**Task details**
Reproduce each item below line for line, keeping every word, number and mark unchanged.

++++

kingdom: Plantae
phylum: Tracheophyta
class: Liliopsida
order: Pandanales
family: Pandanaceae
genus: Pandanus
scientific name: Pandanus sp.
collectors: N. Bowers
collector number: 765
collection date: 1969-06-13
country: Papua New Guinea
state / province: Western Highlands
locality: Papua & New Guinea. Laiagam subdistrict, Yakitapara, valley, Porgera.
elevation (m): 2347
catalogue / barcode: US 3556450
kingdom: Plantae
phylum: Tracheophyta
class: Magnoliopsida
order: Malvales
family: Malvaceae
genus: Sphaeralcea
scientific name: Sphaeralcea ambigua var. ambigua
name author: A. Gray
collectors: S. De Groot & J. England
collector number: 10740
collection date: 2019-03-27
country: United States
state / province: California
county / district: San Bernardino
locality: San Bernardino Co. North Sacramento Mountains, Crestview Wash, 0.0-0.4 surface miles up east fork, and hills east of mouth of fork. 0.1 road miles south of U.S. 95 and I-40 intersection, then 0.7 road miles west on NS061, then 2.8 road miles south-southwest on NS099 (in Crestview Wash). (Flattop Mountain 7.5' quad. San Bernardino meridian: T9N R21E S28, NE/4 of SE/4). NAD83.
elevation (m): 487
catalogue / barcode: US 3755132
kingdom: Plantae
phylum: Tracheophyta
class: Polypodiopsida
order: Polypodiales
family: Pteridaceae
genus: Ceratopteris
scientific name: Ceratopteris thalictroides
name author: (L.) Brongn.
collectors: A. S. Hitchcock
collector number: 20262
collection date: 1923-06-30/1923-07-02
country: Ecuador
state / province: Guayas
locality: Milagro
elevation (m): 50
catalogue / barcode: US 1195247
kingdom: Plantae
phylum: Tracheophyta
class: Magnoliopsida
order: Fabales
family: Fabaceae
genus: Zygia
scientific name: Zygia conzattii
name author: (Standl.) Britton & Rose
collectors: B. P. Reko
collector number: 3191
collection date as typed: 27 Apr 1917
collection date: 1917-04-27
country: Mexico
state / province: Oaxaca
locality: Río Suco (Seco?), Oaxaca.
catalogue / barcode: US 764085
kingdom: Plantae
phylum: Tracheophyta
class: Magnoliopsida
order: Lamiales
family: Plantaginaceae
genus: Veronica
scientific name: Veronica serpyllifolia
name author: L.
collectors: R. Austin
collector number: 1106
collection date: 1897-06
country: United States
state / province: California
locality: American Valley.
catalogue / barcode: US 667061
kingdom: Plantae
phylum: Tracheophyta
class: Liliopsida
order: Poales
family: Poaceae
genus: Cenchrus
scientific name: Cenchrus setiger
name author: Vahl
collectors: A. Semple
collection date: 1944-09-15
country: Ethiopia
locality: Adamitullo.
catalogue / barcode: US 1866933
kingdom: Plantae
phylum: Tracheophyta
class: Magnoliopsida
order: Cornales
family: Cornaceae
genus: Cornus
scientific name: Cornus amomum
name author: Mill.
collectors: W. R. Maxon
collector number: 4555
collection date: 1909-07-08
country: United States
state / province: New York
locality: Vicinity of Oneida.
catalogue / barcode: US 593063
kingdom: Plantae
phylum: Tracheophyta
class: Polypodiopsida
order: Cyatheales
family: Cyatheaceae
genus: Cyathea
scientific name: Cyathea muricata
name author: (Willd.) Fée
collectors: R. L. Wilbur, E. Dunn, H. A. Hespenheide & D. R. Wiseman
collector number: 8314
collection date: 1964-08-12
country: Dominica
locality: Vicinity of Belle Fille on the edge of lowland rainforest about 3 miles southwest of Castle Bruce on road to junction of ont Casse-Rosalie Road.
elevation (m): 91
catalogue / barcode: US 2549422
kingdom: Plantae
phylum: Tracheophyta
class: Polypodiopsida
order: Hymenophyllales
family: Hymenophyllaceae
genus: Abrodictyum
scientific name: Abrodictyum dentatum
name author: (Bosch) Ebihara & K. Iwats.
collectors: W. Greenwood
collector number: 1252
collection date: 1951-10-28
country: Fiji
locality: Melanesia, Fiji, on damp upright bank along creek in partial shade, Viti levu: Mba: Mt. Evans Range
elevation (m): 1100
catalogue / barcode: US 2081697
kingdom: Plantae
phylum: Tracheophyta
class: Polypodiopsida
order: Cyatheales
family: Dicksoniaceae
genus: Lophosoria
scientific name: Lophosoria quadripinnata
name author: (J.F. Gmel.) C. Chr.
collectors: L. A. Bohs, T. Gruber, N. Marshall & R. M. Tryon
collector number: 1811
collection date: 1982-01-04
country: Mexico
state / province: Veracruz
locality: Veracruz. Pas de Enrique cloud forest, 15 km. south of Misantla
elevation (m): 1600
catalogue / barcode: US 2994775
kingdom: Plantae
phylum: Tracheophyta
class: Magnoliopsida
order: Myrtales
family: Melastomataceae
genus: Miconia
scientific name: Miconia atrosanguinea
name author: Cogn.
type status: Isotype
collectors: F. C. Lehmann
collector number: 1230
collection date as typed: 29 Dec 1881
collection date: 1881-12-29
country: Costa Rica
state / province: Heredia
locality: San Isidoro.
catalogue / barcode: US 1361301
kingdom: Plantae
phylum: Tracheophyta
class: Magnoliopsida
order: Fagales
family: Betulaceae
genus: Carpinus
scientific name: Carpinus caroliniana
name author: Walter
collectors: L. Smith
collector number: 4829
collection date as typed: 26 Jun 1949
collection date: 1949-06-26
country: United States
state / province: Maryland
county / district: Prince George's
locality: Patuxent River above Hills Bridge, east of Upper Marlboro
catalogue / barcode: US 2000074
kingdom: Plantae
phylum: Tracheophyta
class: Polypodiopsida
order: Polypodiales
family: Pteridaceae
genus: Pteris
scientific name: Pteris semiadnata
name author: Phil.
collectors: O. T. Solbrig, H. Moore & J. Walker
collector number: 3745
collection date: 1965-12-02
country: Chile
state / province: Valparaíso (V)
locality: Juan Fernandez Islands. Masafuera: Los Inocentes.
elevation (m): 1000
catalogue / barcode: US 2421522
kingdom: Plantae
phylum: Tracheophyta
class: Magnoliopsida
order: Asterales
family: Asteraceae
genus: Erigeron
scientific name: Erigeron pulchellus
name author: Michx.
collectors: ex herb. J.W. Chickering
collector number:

++++

**Complete response**
kingdom: Plantae
phylum: Tracheophyta
class: Liliopsida
order: Pandanales
family: Pandanaceae
genus: Pandanus
scientific name: Pandanus sp.
collectors: N. Bowers
collector number: 765
collection date: 1969-06-13
country: Papua New Guinea
state / province: Western Highlands
locality: Papua & New Guinea. Laiagam subdistrict, Yakitapara, valley, Porgera.
elevation (m): 2347
catalogue / barcode: US 3556450
kingdom: Plantae
phylum: Tracheophyta
class: Magnoliopsida
order: Malvales
family: Malvaceae
genus: Sphaeralcea
scientific name: Sphaeralcea ambigua var. ambigua
name author: A. Gray
collectors: S. De Groot & J. England
collector number: 10740
collection date: 2019-03-27
country: United States
state / province: California
county / district: San Bernardino
locality: San Bernardino Co. North Sacramento Mountains, Crestview Wash, 0.0-0.4 surface miles up east fork, and hills east of mouth of fork. 0.1 road miles south of U.S. 95 and I-40 intersection, then 0.7 road miles west on NS061, then 2.8 road miles south-southwest on NS099 (in Crestview Wash). (Flattop Mountain 7.5' quad. San Bernardino meridian: T9N R21E S28, NE/4 of SE/4). NAD83.
elevation (m): 487
catalogue / barcode: US 3755132
kingdom: Plantae
phylum: Tracheophyta
class: Polypodiopsida
order: Polypodiales
family: Pteridaceae
genus: Ceratopteris
scientific name: Ceratopteris thalictroides
name author: (L.) Brongn.
collectors: A. S. Hitchcock
collector number: 20262
collection date: 1923-06-30/1923-07-02
country: Ecuador
state / province: Guayas
locality: Milagro
elevation (m): 50
catalogue / barcode: US 1195247
kingdom: Plantae
phylum: Tracheophyta
class: Magnoliopsida
order: Fabales
family: Fabaceae
genus: Zygia
scientific name: Zygia conzattii
name author: (Standl.) Britton & Rose
collectors: B. P. Reko
collector number: 3191
collection date as typed: 27 Apr 1917
collection date: 1917-04-27
country: Mexico
state / province: Oaxaca
locality: Río Suco (Seco?), Oaxaca.
catalogue / barcode: US 764085
kingdom: Plantae
phylum: Tracheophyta
class: Magnoliopsida
order: Lamiales
family: Plantaginaceae
genus: Veronica
scientific name: Veronica serpyllifolia
name author: L.
collectors: R. Austin
collector number: 1106
collection date: 1897-06
country: United States
state / province: California
locality: American Valley.
catalogue / barcode: US 667061
kingdom: Plantae
phylum: Tracheophyta
class: Liliopsida
order: Poales
family: Poaceae
genus: Cenchrus
scientific name: Cenchrus setiger
name author: Vahl
collectors: A. Semple
collection date: 1944-09-15
country: Ethiopia
locality: Adamitullo.
catalogue / barcode: US 1866933
kingdom: Plantae
phylum: Tracheophyta
class: Magnoliopsida
order: Cornales
family: Cornaceae
genus: Cornus
scientific name: Cornus amomum
name author: Mill.
collectors: W. R. Maxon
collector number: 4555
collection date: 1909-07-08
country: United States
state / province: New York
locality: Vicinity of Oneida.
catalogue / barcode: US 593063
kingdom: Plantae
phylum: Tracheophyta
class: Polypodiopsida
order: Cyatheales
family: Cyatheaceae
genus: Cyathea
scientific name: Cyathea muricata
name author: (Willd.) Fée
collectors: R. L. Wilbur, E. Dunn, H. A. Hespenheide & D. R. Wiseman
collector number: 8314
collection date: 1964-08-12
country: Dominica
locality: Vicinity of Belle Fille on the edge of lowland rainforest about 3 miles southwest of Castle Bruce on road to junction of ont Casse-Rosalie Road.
elevation (m): 91
catalogue / barcode: US 2549422
kingdom: Plantae
phylum: Tracheophyta
class: Polypodiopsida
order: Hymenophyllales
family: Hymenophyllaceae
genus: Abrodictyum
scientific name: Abrodictyum dentatum
name author: (Bosch) Ebihara & K. Iwats.
collectors: W. Greenwood
collector number: 1252
collection date: 1951-10-28
country: Fiji
locality: Melanesia, Fiji, on damp upright bank along creek in partial shade, Viti levu: Mba: Mt. Evans Range
elevation (m): 1100
catalogue / barcode: US 2081697
kingdom: Plantae
phylum: Tracheophyta
class: Polypodiopsida
order: Cyatheales
family: Dicksoniaceae
genus: Lophosoria
scientific name: Lophosoria quadripinnata
name author: (J.F. Gmel.) C. Chr.
collectors: L. A. Bohs, T. Gruber, N. Marshall & R. M. Tryon
collector number: 1811
collection date: 1982-01-04
country: Mexico
state / province: Veracruz
locality: Veracruz. Pas de Enrique cloud forest, 15 km. south of Misantla
elevation (m): 1600
catalogue / barcode: US 2994775
kingdom: Plantae
phylum: Tracheophyta
class: Magnoliopsida
order: Myrtales
family: Melastomataceae
genus: Miconia
scientific name: Miconia atrosanguinea
name author: Cogn.
type status: Isotype
collectors: F. C. Lehmann
collector number: 1230
collection date as typed: 29 Dec 1881
collection date: 1881-12-29
country: Costa Rica
state / province: Heredia
locality: San Isidoro.
catalogue / barcode: US 1361301
kingdom: Plantae
phylum: Tracheophyta
class: Magnoliopsida
order: Fagales
family: Betulaceae
genus: Carpinus
scientific name: Carpinus caroliniana
name author: Walter
collectors: L. Smith
collector number: 4829
collection date as typed: 26 Jun 1949
collection date: 1949-06-26
country: United States
state / province: Maryland
county / district: Prince George's
locality: Patuxent River above Hills Bridge, east of Upper Marlboro
catalogue / barcode: US 2000074
kingdom: Plantae
phylum: Tracheophyta
class: Polypodiopsida
order: Polypodiales
family: Pteridaceae
genus: Pteris
scientific name: Pteris semiadnata
name author: Phil.
collectors: O. T. Solbrig, H. Moore & J. Walker
collector number: 3745
collection date: 1965-12-02
country: Chile
state / province: Valparaíso (V)
locality: Juan Fernandez Islands. Masafuera: Los Inocentes.
elevation (m): 1000
catalogue / barcode: US 2421522
kingdom: Plantae
phylum: Tracheophyta
class: Magnoliopsida
order: Asterales
family: Asteraceae
genus: Erigeron
scientific name: Erigeron pulchellus
name author: Michx.
collectors: ex herb. J.W. Chickering
collector number:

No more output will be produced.